De acordo com o estudo “O Funil de Investimentos da Segurança Pública e do Sistema Prisional”, para cada R$ 4.877 gastos com polícias, apenas R$ 1 foi aplicado em políticas de reintegração de egressos do sistema prisional. Os dados foram coletados em 24 unidades da federação, que representam 96% dos orçamentos estaduais — Piauí, Maranhão e Roraima não forneceram informações.
A porta de saída está fechada - A diretora-executiva do Justa, Luciana Zaffalon, afirma que os dados mostram um modelo concentrado na repressão, sem preparo para a ressocialização. “À porta de saída do sistema prisional se reserva um cenário de completo desalento e falta de recursos”, disse em nota. Segundo ela, a falta de investimento compromete as chances de reintegração e contribui para a reincidência criminal.

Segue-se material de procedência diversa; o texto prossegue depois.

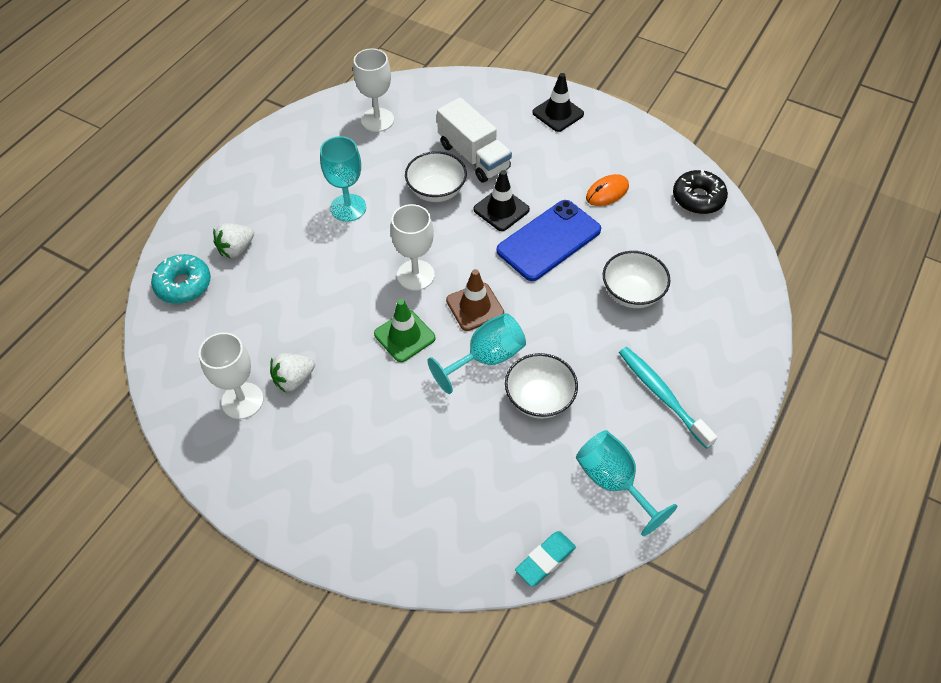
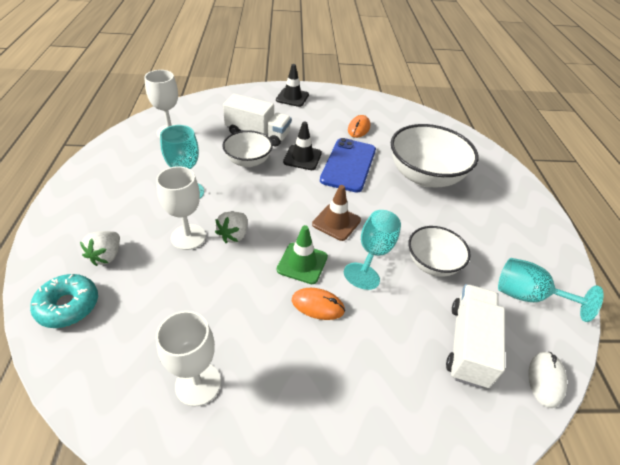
camera: 35 degrees left, 10 degrees down
white strawberry [270,353,315,393] -> white strawberry moved to [215,211,247,243]
white goblet [391,204,435,291] -> white goblet moved to [156,166,206,250]
turquoise eraser [515,531,576,587] -> white mouse [528,352,567,408]
white bowl [603,251,670,308] -> white bowl [391,124,478,187], size x1.71
turquoise toothbrush [619,347,718,449] -> none
black donut [673,170,728,214] -> none
none -> orange mouse [292,288,345,320]
none -> white truck [446,284,505,388]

Em 2024, os estados analisados destinaram R$ 109 bilhões ao sistema de segurança e prisional. Deste total, 79,9% (R$ 87,5 bilhões) foram aplicados nas polícias, 20% (R$ 21,9 bilhões) no sistema penitenciário e apenas 0,001% — ou R$ 18 milhões — em políticas para egressos.

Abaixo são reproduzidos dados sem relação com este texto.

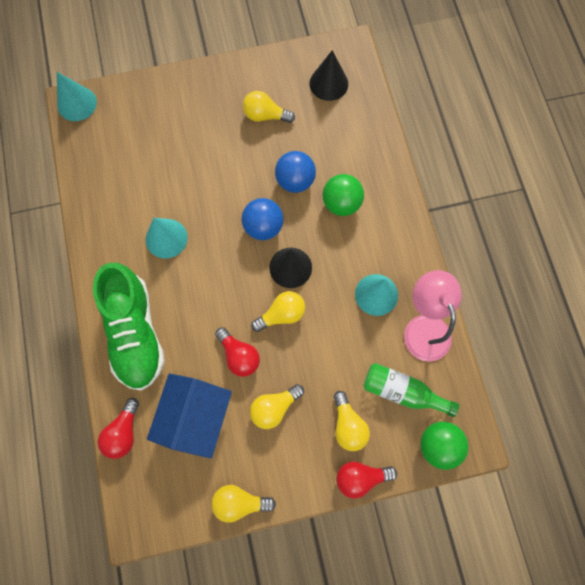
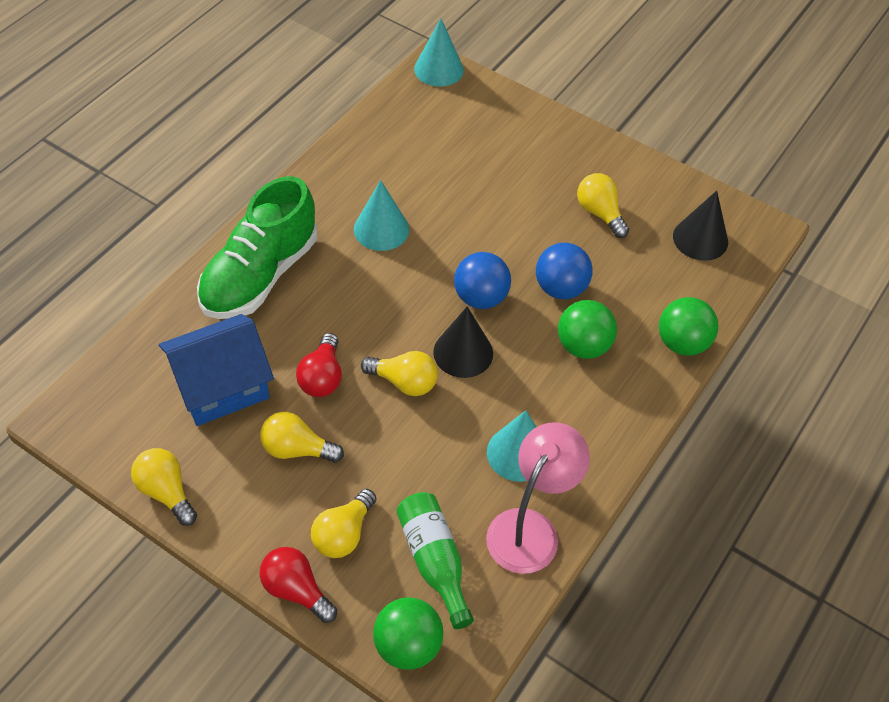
camera: 45 degrees right, 20 degrees down
red light bulb [98,398,139,459] -> none
none -> green ball [659,297,719,356]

Apenas seis estados investiram em egressos - Entre os 24 estados analisados, apenas Bahia, Ceará, Mato Grosso, São Paulo, Sergipe e Tocantins destinaram verba exclusiva para políticas de apoio a ex-detentos. A pesquisa reforça que esse cenário aprofunda a superlotação prisional, dificulta a reinserção social e expõe a omissão estatal em garantir um ciclo justo de cumprimento de pena.
Plano Pena Justa: uma saída possível - Zaffalon destaca que os gestores estaduais já possuem mecanismos para mudar esse quadro, como o Plano Pena Justa, elaborado pelo Conselho Nacional de Justiça (CNJ) com o governo federal e a sociedade civil. O plano prevê ações para combater a superlotação, melhorar a infraestrutura e garantir direitos a quem já cumpriu sua pena.

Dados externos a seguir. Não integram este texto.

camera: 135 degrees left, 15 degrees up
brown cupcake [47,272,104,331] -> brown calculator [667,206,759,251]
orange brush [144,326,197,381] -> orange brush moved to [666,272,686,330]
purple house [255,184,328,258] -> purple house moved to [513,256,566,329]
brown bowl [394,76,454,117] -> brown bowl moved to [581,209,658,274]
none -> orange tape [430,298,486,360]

Dentro das polícias, mais desequilíbrio - A pesquisa também identificou desequilíbrios dentro das próprias corporações. A Polícia Militar, responsável pelo patrulhamento, recebeu 59,7% do total gasto com segurança (R$ 52,2 bilhões). Já a Polícia Civil, encarregada das investigações, ficou com 23% (R$ 20,2 bilhões), enquanto a polícia técnico-científica — que produz provas periciais — teve apenas 3% (R$ 2,5 bilhões).
“Há um vício na porta de entrada do sistema prisional: prisões feitas sem investigação ou provas concretas”, disse Zaffalon, ao criticar a priorização do policiamento ostensivo em detrimento de investigações consistentes.
Rio de Janeiro: polícias recebem mais que educação e saneamento juntos - O estado do Rio de Janeiro destinou 10,3% do seu orçamento de 2024 ao policiamento — cerca de R$ 10,3 bilhões — valor superior à soma dos investimentos em educação, saneamento, energia e trabalho.
A Operação Contenção, que deixou 119 mortos no final de outubro nos complexos do Alemão e da Penha, foi citada pela ONG Rio de Paz como um retrato da política de segurança pública baseada em repressão e violência. “Falta vontade política. Quem morre são os moradores de comunidades pobres”, disse o presidente da entidade, Antônio Carlos Costa.
São Paulo lidera em valor absoluto e também é alvo de denúncias - O estado de São Paulo foi o que mais gastou com polícias em números absolutos: R$ 16,9 bilhões em 2024, o equivalente a 4,9% do orçamento estadual — mais do que o total aplicado em 13 áreas juntas, como habitação, meio ambiente, cultura e assistência social.
Em dezembro, mais de 80 organizações civis enviaram denúncia à Organização dos Estados Americanos (OEA), citando o governador Tarcísio de Freitas e o secretário de Segurança Pública, Guilherme Derrite, por conta do aumento da violência policial. O documento menciona mortes nas Operações Escudo e Verão e o caso de um jovem jogado de uma ponte por um policial.